§ **Work instructions**
Please put everything from the line containing "из числа кандид" down to the line containing "данные по стоим", both included, into a Markdown table with the columns No. and Line. Leave out any blank lines.

§ **Transcribed page contents**
━━━━━━━━

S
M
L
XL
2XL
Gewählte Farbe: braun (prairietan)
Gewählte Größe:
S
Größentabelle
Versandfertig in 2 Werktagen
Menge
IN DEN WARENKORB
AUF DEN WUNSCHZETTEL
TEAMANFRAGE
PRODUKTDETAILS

━━━━━━━━

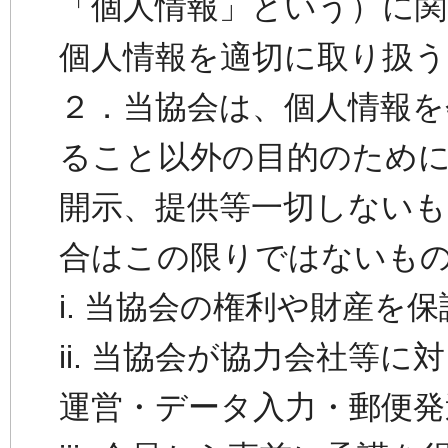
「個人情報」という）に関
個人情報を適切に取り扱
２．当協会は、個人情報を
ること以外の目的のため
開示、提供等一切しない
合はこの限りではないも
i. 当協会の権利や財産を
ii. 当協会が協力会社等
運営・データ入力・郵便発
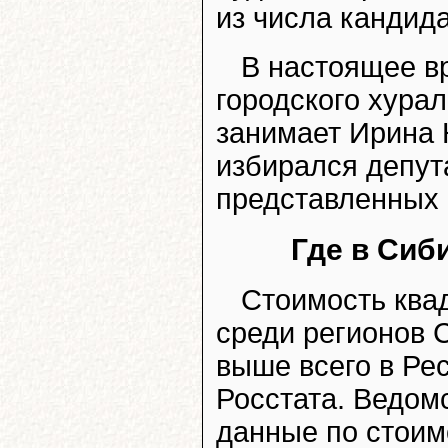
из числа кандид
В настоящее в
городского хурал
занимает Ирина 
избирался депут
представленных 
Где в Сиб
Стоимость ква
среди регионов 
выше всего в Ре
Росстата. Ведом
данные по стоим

━━━━━━━━

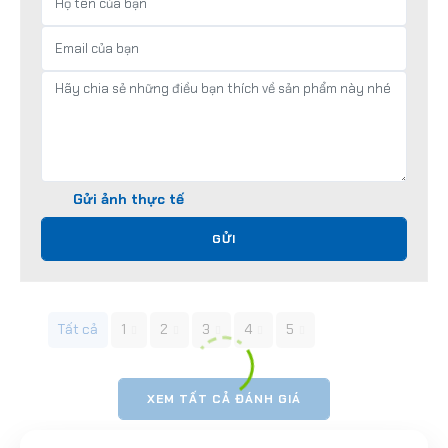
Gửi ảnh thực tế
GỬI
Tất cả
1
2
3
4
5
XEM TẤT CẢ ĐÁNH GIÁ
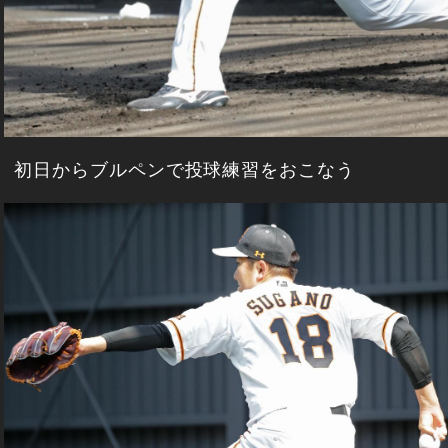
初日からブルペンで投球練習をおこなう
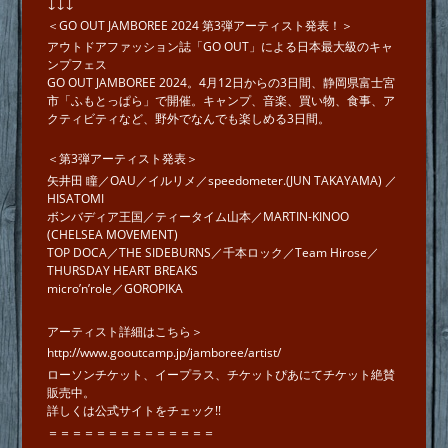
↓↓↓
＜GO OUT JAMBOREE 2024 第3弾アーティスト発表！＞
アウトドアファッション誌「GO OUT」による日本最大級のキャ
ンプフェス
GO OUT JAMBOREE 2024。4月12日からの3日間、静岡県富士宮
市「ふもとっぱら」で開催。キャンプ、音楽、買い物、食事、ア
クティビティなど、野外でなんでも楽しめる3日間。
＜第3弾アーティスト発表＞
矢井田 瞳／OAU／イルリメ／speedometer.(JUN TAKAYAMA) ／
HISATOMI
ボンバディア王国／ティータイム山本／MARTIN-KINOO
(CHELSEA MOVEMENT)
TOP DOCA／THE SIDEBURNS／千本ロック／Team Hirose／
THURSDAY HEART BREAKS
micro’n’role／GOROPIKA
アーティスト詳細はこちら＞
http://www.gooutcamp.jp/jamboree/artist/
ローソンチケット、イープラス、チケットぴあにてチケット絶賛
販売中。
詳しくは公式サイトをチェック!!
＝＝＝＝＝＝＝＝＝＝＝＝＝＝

━━━━━━━━

§ **Answer for this exercise**
| No. | Line |
|---|---|
| 1 | из числа кандид |
| 2 | В настоящее в |
| 3 | городского хурал |
| 4 | занимает Ирина  |
| 5 | избирался депут |
| 6 | представленных  |
| 7 | Где в Сиб |
| 8 | Стоимость ква |
| 9 | среди регионов  |
| 10 | выше всего в Ре |
| 11 | Росстата. Ведом |
| 12 | данные по стоим |